Snapshot: In the video below, astrophysicist Neil deGrasse Tyson argues that we need to break out of our "A-to-B thinking" in order to bring big, audacious ideas into existence.
In an effort to foster transparency and participation, the White House launched its We the People petition site in 2011 that allows netizens to engage the government on issues that matter to them.
Perhaps not surprisingly, the White House site has attracted a steady flow of petitions from the fringe, advocating everything from the deportation of Piers Morgan to the minting of a platinum trillion dollar coin to, more recently, the construction of a functioning Death Star to stimulate the economy.
Was this last petition an example of pure geekery or a protest in the form of a parody about wasteful government spending? Or both?
Whatever the petitioners' intentions may have been, they reached the requisite 25,000 signatures (the threshold has since been raised to 100,000), and the White House was compelled to respond. In his official statement, Science and Space Budget Chief Paul Shawcross threaded clever Star Wars references throughout:
What's the Big Idea?
All parodying aside, let's not throw the baby out with the Death Star bathwater just yet. As the petition reads, "By focusing our defense resources into a space-superiority platform and weapon system such as a Death Star, the government can spur job creation in the fields of construction, engineering, space exploration, and more, and strengthen our national defense."
If you remove the words "a weapon system such as a Death Star" from this sentence and insert "fully fund NASA," you could achieved the same outcome of spurring innovation and economic growth, with considerable savings. You would also gain the endorsement of many prominent innovation experts, including Neil deGrasse Tyson, an astrophysicist and author of Space Chronicles: Facing the Ultimate Frontier.
In an interview with Big Think, Tyson tells us that people often point to space programs as prime examples of government waste. However, this is simply not accurate on two accounts, according to Tyson. For one thing, investments in space represent a tiny fraction of our budget. These programs also deliver a return on investment that is unparalleled. The problem, however, is that many people -- including politicians -- tend to use what Tyson calls A-to-B thinking. Politicians are used to fixing problems one-by-one. In fact, they are incentivized to think and operate this way due to election cycles and economic cycles.
However, as Tyson recently told Forbes:
It takes more than a few steps of reasoning to see how NASA influences a culture and how that culture innovates, creates the economies of tomorrow, stabilizes and then grows your economy. That’s a multi-step exercise that certainly economists understand easily. To writers for Forbes, it’s self-evident. But everybody else, apparently not.

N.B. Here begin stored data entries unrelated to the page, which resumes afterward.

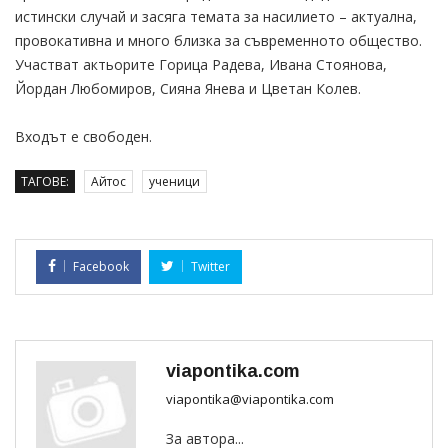
истински случай и засяга темата за насилието – актуална,
провокативна и много близка за съвременното общество.
Участват актьорите Горица Радева, Ивана Стоянова,
Йордан Любомиров, Сияна Янева и Цветан Колев.
Входът е свободен.
ТАГОВЕ:
Айтос
ученици
Facebook
Twitter
viapontika.com
viapontika@viapontika.com
За автора...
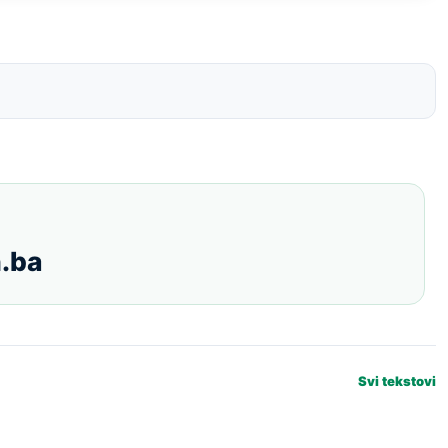
.ba
Svi tekstovi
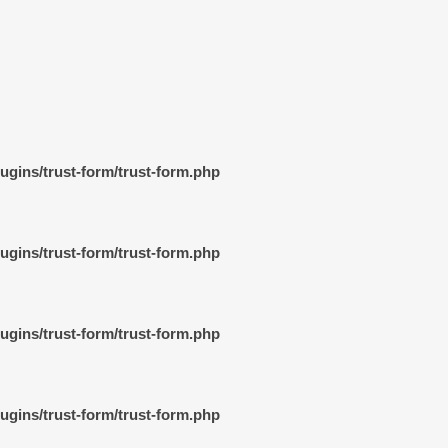
gins/trust-form/trust-form.php
gins/trust-form/trust-form.php
gins/trust-form/trust-form.php
gins/trust-form/trust-form.php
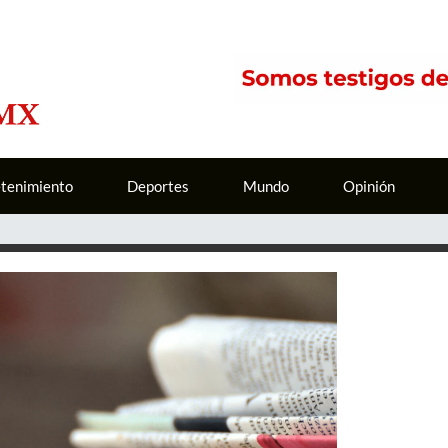
etenimiento
Deportes
Mundo
Opinión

Tyson argues in the video below that we need to break out of this A-to-B thinking in order to bring big, audacious ideas into existence.
What's the Significance?
With strains from the financial crisis receding and huge investment possible in energy, housing and reshored manufacturing, the United States faces a moment of opportunity unlike any in a long time. The economy could soon enter a virtuous cycle of confidence, growth and deficit reduction, much like it did in the 1990s. But this will require moving the national economic debate beyond its near-total preoccupation with federal budget restraint.
Summers goes on to argue for public investments in energy and innovation, among other areas. We recommend you read Summer's argument in full here. But let's also take a look at some low-hanging fruit, or space, with its unlimited resources. "The answer is staring us in the face," Tyson tells us, "because we’ve done it before."
As Tyson points out, A-to-B thinking doesn't advance the science or technology frontier. What we need is "a change in the mindset of a culture that only advancing a space frontier can bring." And while we nurture the next generation of astronauts, Tyson argues that even the people who do not become engaged in the space community will nonetheless see the value that this investment in our economic security will bring to their lives. Tyson tells us:
You can become a poet, a novelist, an actor, a comedian, but they understand that it is science and technology and innovations in those fields that makes tomorrow come. So if they’re not the ones doing the inventing they vote for those who support those who do.